One thing you can try is to reduce the frequency at which the memtables are flushed. On flush of memtable the entries in the commit log are discarded, therefore reducing the amount of data lost. Details here. This will however not resolve the root issue
I'm running a two node Datastax AMI cluster on AWS. Yesterday, Cassandra started refusing connections from everything. The system logs showed nothing. After a lot of tinkering, I discovered that the commit logs had filled up all the disk space on the allotted mount and this seemed to be causing the connection refusal (deleted some of the commit logs, restarted and was able to connect).

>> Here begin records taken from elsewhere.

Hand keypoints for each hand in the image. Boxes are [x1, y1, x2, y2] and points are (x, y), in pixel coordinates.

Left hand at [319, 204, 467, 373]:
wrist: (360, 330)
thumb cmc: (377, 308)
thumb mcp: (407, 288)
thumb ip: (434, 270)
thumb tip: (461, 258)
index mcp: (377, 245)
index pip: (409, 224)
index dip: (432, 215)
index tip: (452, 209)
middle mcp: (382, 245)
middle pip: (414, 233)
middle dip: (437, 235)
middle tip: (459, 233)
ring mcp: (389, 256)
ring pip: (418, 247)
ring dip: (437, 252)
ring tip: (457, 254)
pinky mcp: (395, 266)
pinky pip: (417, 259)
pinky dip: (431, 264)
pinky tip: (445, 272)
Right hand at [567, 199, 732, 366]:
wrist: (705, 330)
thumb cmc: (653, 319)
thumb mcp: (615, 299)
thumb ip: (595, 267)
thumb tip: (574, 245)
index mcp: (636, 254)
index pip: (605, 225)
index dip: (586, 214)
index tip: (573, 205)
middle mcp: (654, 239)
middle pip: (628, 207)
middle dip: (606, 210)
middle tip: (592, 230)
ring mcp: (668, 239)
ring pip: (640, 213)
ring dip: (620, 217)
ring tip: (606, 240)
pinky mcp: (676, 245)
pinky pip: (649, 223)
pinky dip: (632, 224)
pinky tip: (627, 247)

I'm on DataStax AMI 2.5.1 and Cassandra 2.1.7
If I decide to wipe and restart everything from scratch, how do I ensure that this does not happen again?
You could try lowering the commitlog_total_space_in_mb setting in your cassandra.yaml. The default is 8192MB for 64-bit systems (it should be commented-out in your .yaml file... you'll have to un-comment it when setting it). It's usually a good idea to plan for that when sizing your disk(s).

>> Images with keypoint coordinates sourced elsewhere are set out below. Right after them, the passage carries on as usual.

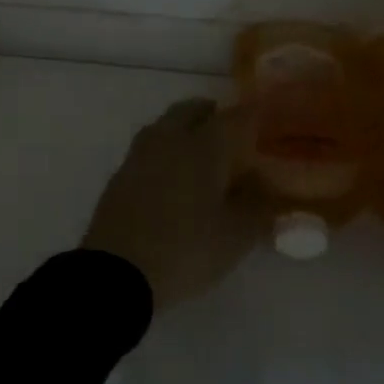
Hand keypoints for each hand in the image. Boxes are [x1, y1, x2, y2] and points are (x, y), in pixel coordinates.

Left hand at [83, 98, 261, 311]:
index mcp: (203, 146)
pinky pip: (149, 150)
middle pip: (191, 111)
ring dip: (185, 129)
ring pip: (165, 126)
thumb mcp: (236, 235)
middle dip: (213, 114)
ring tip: (202, 152)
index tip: (267, 118)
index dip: (254, 115)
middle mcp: (169, 140)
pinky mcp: (120, 176)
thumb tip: (264, 183)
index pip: (235, 117)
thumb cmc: (186, 249)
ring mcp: (139, 156)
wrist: (117, 272)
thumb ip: (258, 204)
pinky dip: (166, 152)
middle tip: (231, 131)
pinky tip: (173, 175)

You can verify this by running a du on your commitlog directory:
$ du -d 1 -h ./commitlog
8.1G ./commitlog
Although, a smaller commit log space will cause more frequent flushes (increased disk I/O), so you'll want to keep any eye on that.
Edit 20190318
Just had a related thought (on my 4-year-old answer). I saw that it received some attention recently, and wanted to make sure that the right information is out there.
It's important to note that sometimes the commit log can grow in an "out of control" fashion. Essentially, this can happen because the write load on the node exceeds Cassandra's ability to keep up with flushing the memtables (and thus, removing old commitlog files). If you find a node with dozens of commitlog files, and the number seems to keep growing, this might be your issue.

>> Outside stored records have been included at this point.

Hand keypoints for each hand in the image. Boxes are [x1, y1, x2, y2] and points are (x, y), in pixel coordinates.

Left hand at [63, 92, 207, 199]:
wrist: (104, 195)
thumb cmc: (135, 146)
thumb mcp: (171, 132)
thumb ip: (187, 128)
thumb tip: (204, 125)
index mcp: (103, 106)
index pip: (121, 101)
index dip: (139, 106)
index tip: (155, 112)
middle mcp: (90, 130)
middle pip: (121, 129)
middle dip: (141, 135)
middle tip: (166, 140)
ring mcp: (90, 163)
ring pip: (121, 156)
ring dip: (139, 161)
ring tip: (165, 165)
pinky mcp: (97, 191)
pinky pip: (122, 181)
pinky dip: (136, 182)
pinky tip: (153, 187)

Essentially, your memtable_cleanup_threshold may be too low. Although this property is deprecated, you can still control how it is calculated by lowering the number of memtable_flush_writers.
memtable_cleanup_threshold = 1 / (memtable_flush_writers + 1)
The documentation has been updated as of 3.x, but used to say this:
# memtable_flush_writers defaults to the smaller of (number of disks,
# number of cores), with a minimum of 2 and a maximum of 8.
#
# If your data directories are backed by SSD, you should increase this
# to the number of cores.
#memtable_flush_writers: 8
...which (I feel) led to many folks setting this value WAY too high.
Assuming a value of 8, the memtable_cleanup_threshold is .111. When the footprint of all memtables exceeds this ratio of total memory available, flushing occurs. Too many flush (blocking) writers can prevent this from happening expediently. With a single /data dir, I recommend setting this value to 2.
In addition to decreasing the commitlog size as suggested by BryceAtNetwork23, a proper solution to ensure it won't happen again will have monitoring of the disk setup so that you are alerted when its getting full and have time to act/increase the disk size.
Seeing as you are using DataStax, you could set an alert for this in OpsCenter. Haven't used this within the cloud myself, but I imagine it would work. Alerts can be set by clicking Alerts in the top banner -> Manage Alerts -> Add Alert. Configure the mounts to watch and the thresholds to trigger on.
Or, I'm sure there are better tools to monitor disk space out there.